** PROBLEM DETAILS **
Among the entries below, one line contains "right wrist: (736, 225)" and another contains "right shoulder: (529, 229)". Transcribe those two lines and every line between them, exactly.

** THE INPUT **
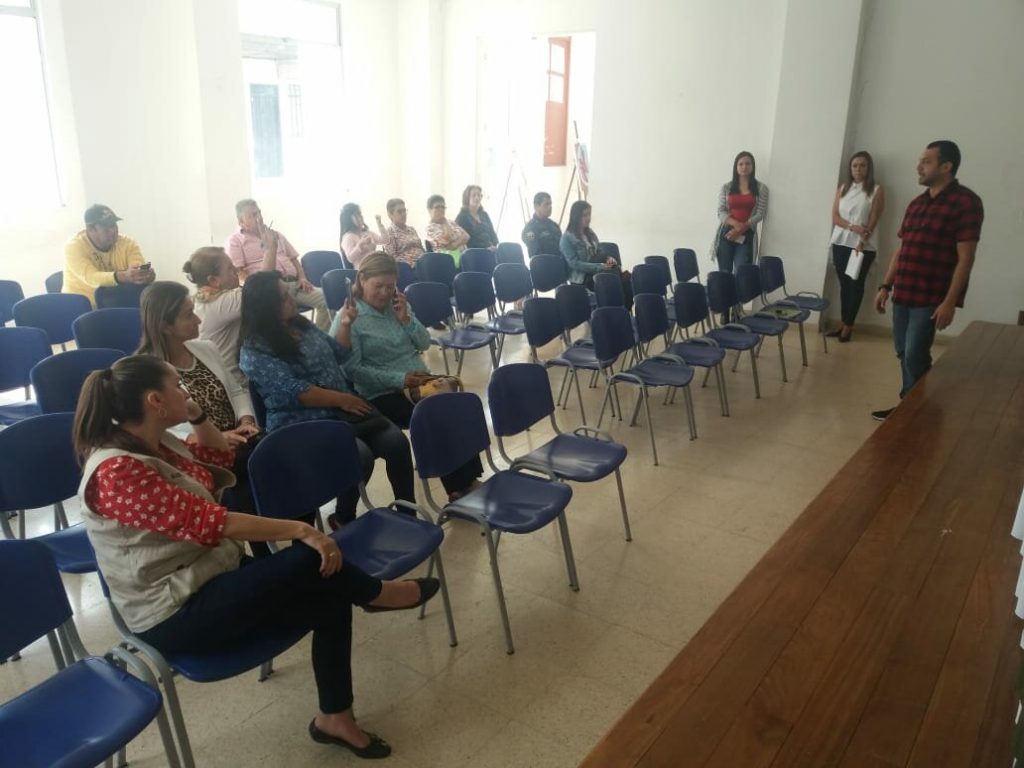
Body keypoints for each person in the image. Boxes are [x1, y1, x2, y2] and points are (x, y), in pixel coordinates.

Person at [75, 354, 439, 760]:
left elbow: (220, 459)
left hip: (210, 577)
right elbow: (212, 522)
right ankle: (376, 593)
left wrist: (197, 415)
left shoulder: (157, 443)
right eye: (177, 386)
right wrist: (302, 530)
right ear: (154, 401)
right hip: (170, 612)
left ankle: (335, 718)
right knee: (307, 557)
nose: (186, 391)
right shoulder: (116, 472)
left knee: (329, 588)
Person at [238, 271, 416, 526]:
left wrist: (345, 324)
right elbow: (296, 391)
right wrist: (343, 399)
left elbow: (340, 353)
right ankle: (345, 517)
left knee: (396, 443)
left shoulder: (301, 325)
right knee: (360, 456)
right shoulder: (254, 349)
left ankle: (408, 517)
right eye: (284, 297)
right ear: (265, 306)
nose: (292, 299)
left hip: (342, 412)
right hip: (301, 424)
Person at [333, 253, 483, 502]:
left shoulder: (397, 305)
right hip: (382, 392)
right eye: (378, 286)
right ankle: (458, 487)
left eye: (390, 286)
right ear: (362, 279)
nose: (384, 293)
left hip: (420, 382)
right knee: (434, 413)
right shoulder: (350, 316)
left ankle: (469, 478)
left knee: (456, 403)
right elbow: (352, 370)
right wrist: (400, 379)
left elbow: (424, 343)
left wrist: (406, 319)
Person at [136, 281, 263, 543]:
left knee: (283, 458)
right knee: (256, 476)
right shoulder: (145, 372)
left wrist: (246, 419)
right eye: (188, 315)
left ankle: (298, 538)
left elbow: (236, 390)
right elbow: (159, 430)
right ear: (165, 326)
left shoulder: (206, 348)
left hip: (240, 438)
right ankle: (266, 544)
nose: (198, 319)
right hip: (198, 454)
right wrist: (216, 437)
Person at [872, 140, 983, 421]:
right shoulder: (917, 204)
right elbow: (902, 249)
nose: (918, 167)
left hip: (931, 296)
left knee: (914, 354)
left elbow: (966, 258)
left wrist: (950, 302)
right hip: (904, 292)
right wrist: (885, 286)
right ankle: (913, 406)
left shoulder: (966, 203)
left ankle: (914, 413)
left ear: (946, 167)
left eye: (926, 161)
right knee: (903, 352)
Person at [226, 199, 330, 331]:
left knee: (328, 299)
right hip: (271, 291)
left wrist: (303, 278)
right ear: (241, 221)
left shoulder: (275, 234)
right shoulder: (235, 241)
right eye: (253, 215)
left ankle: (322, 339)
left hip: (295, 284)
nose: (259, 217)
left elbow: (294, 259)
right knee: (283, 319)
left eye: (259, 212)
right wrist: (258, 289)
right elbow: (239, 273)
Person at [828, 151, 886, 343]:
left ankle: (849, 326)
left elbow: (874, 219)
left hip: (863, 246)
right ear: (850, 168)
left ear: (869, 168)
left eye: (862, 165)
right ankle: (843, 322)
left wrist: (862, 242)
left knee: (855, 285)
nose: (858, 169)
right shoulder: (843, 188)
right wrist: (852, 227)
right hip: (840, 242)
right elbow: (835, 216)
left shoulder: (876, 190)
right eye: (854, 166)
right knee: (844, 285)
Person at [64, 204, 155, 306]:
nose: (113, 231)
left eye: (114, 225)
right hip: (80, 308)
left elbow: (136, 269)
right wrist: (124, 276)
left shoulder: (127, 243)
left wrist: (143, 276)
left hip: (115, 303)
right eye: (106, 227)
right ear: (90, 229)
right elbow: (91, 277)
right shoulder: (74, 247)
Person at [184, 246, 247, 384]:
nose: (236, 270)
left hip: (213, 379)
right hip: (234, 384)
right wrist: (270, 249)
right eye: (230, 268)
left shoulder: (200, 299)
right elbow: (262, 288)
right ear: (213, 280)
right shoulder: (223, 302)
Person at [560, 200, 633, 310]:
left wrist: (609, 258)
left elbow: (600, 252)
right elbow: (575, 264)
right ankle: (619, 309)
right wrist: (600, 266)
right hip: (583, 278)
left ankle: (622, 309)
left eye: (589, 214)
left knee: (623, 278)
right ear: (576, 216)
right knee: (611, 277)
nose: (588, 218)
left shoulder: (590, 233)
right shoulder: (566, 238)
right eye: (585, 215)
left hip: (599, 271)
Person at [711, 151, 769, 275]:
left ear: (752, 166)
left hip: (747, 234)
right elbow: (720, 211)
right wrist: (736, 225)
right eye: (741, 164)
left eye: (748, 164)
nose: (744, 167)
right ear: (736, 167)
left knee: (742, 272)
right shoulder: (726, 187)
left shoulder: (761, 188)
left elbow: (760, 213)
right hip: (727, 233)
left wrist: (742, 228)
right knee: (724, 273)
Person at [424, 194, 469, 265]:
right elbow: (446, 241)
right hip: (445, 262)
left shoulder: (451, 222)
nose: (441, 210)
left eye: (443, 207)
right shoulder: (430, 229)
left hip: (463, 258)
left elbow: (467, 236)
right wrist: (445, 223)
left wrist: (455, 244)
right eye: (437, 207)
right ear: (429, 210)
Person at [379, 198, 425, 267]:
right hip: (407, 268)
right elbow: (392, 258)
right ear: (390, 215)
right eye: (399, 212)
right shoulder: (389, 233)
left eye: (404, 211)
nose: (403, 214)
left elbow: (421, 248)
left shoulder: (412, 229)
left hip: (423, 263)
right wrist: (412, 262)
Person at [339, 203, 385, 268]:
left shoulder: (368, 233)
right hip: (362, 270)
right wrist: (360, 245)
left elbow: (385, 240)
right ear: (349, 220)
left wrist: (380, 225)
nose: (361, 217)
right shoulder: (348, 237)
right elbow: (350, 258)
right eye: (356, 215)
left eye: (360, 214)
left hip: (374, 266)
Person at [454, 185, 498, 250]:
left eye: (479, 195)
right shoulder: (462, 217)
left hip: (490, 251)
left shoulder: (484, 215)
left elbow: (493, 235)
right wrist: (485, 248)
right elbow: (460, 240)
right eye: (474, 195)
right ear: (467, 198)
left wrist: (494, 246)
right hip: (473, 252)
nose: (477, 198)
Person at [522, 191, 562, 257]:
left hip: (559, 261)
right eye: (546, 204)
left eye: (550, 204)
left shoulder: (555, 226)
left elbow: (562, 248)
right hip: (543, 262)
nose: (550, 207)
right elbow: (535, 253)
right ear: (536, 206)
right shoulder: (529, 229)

==

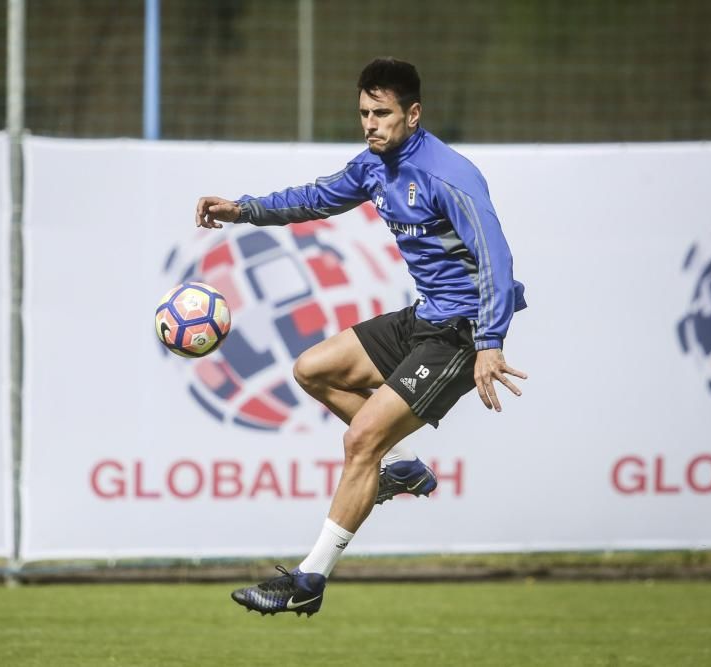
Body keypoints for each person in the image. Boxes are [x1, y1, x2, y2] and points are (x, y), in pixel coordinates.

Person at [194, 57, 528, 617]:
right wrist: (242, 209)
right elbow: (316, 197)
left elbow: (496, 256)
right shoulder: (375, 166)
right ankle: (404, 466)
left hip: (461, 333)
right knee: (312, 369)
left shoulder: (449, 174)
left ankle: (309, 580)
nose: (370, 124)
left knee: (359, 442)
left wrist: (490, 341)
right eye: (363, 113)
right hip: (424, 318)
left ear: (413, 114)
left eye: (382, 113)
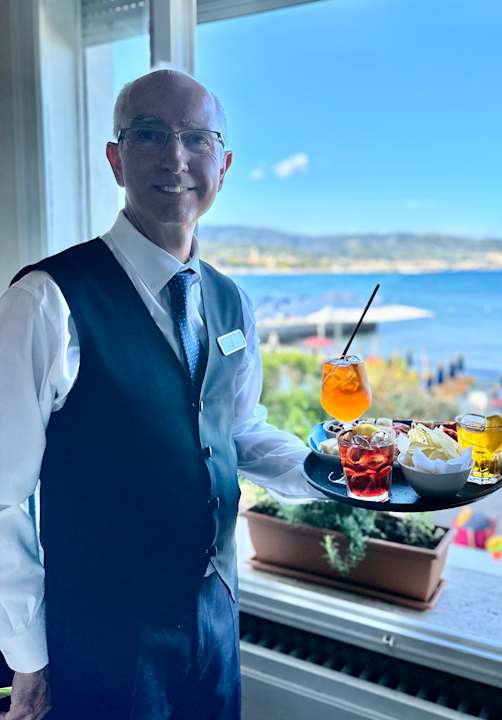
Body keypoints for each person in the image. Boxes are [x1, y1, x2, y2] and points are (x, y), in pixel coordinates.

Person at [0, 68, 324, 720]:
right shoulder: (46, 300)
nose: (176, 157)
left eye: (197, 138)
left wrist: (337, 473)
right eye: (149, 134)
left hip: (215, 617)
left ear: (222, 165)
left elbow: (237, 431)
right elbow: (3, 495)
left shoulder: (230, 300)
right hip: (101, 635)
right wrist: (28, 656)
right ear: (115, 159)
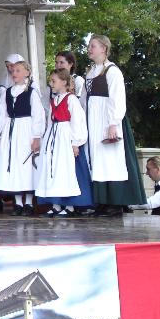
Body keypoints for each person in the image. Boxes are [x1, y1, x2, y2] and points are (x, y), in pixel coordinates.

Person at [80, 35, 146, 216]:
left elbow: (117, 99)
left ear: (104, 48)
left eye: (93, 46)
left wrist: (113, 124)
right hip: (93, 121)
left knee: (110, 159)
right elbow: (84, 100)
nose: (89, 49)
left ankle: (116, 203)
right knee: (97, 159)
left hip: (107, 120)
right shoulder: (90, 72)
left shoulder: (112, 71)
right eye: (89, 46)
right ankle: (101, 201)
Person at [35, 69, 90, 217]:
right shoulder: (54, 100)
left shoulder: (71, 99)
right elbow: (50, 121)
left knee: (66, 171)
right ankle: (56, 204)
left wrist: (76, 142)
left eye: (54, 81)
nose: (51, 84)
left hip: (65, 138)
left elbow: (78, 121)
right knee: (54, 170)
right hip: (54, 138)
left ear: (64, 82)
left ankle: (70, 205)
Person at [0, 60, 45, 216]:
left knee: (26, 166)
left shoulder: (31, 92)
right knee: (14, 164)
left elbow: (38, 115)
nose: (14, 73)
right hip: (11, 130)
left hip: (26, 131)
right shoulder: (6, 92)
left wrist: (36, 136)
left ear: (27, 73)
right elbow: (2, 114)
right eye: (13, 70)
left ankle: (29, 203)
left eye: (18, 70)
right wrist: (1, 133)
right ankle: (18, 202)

...

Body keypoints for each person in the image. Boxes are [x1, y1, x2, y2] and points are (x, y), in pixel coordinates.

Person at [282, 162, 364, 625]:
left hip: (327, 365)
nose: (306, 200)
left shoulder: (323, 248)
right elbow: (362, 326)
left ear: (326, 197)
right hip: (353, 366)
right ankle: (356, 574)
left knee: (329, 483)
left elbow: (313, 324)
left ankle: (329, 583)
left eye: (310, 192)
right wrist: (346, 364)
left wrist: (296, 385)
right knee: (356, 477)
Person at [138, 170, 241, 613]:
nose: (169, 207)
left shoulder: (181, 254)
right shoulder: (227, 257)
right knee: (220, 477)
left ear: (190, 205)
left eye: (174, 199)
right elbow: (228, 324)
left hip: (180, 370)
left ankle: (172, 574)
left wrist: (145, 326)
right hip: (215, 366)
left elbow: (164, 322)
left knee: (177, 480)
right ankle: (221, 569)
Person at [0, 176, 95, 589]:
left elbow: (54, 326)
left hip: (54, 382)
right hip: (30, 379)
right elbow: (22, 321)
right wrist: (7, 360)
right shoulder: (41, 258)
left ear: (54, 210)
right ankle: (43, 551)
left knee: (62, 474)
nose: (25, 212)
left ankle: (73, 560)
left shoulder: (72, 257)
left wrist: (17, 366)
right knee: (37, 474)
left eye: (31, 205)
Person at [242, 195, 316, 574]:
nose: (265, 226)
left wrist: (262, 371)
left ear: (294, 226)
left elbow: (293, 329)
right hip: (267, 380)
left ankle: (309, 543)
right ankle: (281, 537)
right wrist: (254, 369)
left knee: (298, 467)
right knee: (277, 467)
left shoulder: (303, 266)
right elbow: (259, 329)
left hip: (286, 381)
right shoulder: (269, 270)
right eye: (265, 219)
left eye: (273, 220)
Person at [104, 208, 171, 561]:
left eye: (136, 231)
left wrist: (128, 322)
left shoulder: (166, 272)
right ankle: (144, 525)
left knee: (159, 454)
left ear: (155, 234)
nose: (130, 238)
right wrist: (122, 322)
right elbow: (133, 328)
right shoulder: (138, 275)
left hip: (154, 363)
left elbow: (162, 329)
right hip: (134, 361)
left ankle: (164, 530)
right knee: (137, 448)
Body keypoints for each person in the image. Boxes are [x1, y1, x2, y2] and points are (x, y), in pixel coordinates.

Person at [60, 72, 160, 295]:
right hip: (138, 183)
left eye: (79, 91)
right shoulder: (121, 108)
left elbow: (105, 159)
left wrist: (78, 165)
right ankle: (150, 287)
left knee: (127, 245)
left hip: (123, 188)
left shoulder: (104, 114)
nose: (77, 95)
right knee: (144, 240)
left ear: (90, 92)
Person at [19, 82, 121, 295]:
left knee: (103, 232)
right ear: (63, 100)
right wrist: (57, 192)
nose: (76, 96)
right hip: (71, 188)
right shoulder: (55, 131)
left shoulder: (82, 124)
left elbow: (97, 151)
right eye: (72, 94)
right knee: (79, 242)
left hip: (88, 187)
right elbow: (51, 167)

** TASK RESULT **
right wrist: (736, 225)
right eye: (741, 164)
left eye: (748, 164)
nose: (744, 167)
right ear: (736, 167)
left knee: (742, 272)
right shoulder: (726, 187)
left shoulder: (761, 188)
left elbow: (760, 213)
right hip: (727, 233)
left wrist: (742, 228)
right knee: (724, 273)
Person at [424, 194, 469, 265]:
right elbow: (446, 241)
right hip: (445, 262)
left shoulder: (451, 222)
nose: (441, 210)
left eye: (443, 207)
right shoulder: (430, 229)
left hip: (463, 258)
left elbow: (467, 236)
right wrist: (445, 223)
left wrist: (455, 244)
right eye: (437, 207)
right ear: (429, 210)
Person at [379, 198, 425, 267]:
right hip: (407, 268)
right elbow: (392, 258)
right ear: (390, 215)
right eye: (399, 212)
right shoulder: (389, 233)
left eye: (404, 211)
nose: (403, 214)
left elbow: (421, 248)
left shoulder: (412, 229)
left hip: (423, 263)
right wrist: (412, 262)
Person at [339, 203, 385, 268]:
left shoulder: (368, 233)
right hip: (362, 270)
right wrist: (360, 245)
left elbow: (385, 240)
right ear: (349, 220)
left wrist: (380, 225)
nose: (361, 217)
right shoulder: (348, 237)
right elbow: (350, 258)
right eye: (356, 215)
left eye: (360, 214)
left hip: (374, 266)
Person at [454, 185, 498, 250]:
left eye: (479, 195)
right shoulder: (462, 217)
left hip: (490, 251)
left shoulder: (484, 215)
left elbow: (493, 235)
right wrist: (485, 248)
right elbow: (460, 240)
right eye: (474, 195)
right ear: (467, 198)
left wrist: (494, 246)
right hip: (473, 252)
nose: (477, 198)
Person at [522, 191, 562, 257]:
left hip: (559, 261)
right eye: (546, 204)
left eye: (550, 204)
left shoulder: (555, 226)
left elbow: (562, 248)
right hip: (543, 262)
nose: (550, 207)
right elbow: (535, 253)
right ear: (536, 206)
right shoulder: (529, 229)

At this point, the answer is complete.